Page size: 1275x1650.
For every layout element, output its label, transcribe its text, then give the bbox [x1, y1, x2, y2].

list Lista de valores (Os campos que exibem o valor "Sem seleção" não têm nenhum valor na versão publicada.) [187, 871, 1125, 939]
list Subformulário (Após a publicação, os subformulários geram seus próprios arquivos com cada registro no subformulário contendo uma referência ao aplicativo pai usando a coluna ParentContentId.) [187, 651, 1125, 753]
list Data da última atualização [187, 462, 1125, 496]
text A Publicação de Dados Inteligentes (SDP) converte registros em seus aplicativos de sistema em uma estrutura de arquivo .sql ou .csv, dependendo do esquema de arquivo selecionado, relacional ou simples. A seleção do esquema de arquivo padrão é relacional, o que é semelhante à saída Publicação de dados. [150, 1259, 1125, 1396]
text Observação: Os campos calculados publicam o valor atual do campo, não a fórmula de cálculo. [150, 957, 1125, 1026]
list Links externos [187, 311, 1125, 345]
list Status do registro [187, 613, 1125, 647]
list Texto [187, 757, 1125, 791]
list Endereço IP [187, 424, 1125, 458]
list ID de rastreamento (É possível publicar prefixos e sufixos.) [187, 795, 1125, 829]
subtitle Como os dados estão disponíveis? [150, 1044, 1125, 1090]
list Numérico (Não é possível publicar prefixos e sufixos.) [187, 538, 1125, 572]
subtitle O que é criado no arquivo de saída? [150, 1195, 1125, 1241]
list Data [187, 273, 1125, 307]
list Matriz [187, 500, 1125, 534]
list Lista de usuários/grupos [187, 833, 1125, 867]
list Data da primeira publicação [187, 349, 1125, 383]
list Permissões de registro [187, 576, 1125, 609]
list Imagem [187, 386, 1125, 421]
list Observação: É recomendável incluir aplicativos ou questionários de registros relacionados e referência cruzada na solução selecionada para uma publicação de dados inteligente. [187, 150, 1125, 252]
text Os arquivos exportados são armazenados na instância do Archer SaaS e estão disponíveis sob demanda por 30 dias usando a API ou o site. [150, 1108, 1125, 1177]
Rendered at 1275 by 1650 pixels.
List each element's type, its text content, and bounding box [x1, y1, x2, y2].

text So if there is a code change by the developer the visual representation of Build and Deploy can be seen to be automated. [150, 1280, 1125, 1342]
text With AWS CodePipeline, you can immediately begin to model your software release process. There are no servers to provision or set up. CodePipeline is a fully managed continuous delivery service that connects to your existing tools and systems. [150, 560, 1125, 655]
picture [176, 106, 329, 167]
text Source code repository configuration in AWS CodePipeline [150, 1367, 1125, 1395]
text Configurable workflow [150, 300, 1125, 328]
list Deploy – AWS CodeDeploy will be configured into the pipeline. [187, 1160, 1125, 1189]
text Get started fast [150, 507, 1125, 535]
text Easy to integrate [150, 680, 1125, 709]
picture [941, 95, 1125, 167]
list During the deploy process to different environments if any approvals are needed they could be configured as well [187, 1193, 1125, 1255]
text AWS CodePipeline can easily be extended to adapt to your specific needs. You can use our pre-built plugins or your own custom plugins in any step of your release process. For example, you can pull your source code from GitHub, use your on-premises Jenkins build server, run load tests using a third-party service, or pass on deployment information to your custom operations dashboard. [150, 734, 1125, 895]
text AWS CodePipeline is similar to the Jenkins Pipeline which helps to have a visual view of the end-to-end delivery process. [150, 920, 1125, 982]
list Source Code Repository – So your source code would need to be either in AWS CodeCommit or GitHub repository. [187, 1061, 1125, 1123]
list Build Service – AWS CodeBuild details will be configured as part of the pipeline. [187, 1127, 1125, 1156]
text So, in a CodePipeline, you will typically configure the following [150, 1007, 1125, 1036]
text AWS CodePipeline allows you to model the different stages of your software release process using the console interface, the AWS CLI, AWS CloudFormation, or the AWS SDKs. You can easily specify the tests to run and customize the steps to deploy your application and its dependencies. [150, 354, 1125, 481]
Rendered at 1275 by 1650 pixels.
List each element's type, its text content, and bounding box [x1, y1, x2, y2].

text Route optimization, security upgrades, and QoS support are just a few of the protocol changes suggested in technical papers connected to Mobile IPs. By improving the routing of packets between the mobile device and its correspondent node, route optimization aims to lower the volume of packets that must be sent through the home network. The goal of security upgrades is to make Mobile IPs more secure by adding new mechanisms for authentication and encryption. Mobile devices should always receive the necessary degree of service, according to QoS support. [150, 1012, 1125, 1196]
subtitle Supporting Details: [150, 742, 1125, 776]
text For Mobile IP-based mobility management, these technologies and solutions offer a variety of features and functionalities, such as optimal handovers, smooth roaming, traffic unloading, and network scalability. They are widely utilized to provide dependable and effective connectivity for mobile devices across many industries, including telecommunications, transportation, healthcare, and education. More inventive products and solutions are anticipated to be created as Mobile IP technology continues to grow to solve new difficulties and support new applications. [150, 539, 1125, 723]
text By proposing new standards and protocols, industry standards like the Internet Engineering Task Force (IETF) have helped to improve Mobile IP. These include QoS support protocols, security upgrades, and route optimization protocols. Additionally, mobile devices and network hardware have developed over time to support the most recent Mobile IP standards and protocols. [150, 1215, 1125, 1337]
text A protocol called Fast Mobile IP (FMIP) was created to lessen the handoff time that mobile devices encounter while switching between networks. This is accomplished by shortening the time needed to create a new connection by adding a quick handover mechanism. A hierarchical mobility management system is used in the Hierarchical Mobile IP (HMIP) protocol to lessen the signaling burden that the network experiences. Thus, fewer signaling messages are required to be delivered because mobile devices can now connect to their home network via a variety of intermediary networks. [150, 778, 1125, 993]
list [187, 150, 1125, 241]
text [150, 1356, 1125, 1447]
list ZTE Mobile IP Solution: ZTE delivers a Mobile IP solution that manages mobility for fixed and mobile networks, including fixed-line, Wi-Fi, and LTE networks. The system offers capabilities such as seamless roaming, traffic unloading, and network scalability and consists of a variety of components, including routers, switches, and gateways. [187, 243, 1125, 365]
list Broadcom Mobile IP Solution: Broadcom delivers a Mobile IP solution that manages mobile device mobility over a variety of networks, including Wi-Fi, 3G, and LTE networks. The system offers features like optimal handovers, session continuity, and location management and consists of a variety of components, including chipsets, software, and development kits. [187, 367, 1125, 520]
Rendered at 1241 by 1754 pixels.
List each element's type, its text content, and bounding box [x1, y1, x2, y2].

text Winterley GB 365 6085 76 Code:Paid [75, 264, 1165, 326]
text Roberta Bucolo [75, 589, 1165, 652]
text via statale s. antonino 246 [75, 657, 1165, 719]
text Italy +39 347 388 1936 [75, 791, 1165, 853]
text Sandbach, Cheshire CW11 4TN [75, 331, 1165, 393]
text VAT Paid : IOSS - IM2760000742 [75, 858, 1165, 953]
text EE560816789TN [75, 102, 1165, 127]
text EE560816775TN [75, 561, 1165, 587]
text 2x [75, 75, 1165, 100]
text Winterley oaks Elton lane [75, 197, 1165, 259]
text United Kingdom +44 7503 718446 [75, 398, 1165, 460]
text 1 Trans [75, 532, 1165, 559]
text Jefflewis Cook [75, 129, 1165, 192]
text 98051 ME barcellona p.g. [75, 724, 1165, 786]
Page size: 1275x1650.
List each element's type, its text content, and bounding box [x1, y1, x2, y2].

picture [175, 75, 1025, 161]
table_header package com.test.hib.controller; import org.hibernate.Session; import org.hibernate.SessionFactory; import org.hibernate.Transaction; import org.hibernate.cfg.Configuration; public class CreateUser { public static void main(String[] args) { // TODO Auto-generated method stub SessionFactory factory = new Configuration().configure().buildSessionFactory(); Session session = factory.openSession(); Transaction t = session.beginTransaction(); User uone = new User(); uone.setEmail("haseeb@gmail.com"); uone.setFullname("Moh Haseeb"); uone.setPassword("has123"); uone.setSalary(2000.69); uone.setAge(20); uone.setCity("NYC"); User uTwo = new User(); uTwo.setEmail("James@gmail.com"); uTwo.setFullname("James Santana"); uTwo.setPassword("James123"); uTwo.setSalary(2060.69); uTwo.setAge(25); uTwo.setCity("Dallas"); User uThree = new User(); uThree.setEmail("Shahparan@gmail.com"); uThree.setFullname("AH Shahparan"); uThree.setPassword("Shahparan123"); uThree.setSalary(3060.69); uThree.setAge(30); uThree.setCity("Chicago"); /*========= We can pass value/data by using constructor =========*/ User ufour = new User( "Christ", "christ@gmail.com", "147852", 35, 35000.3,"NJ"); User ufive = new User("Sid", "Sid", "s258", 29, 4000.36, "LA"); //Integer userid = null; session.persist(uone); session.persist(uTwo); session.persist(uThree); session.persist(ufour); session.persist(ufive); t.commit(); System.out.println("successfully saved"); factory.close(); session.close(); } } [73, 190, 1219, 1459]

**Task prompt**
Reproduce each line of the material in which the string "easily" occurs.

**Expected answer**
text AWS CodePipeline can easily be extended to adapt to your specific needs. You can use our pre-built plugins or your own custom plugins in any step of your release process. For example, you can pull your source code from GitHub, use your on-premises Jenkins build server, run load tests using a third-party service, or pass on deployment information to your custom operations dashboard. [150, 734, 1125, 895]
text AWS CodePipeline allows you to model the different stages of your software release process using the console interface, the AWS CLI, AWS CloudFormation, or the AWS SDKs. You can easily specify the tests to run and customize the steps to deploy your application and its dependencies. [150, 354, 1125, 481]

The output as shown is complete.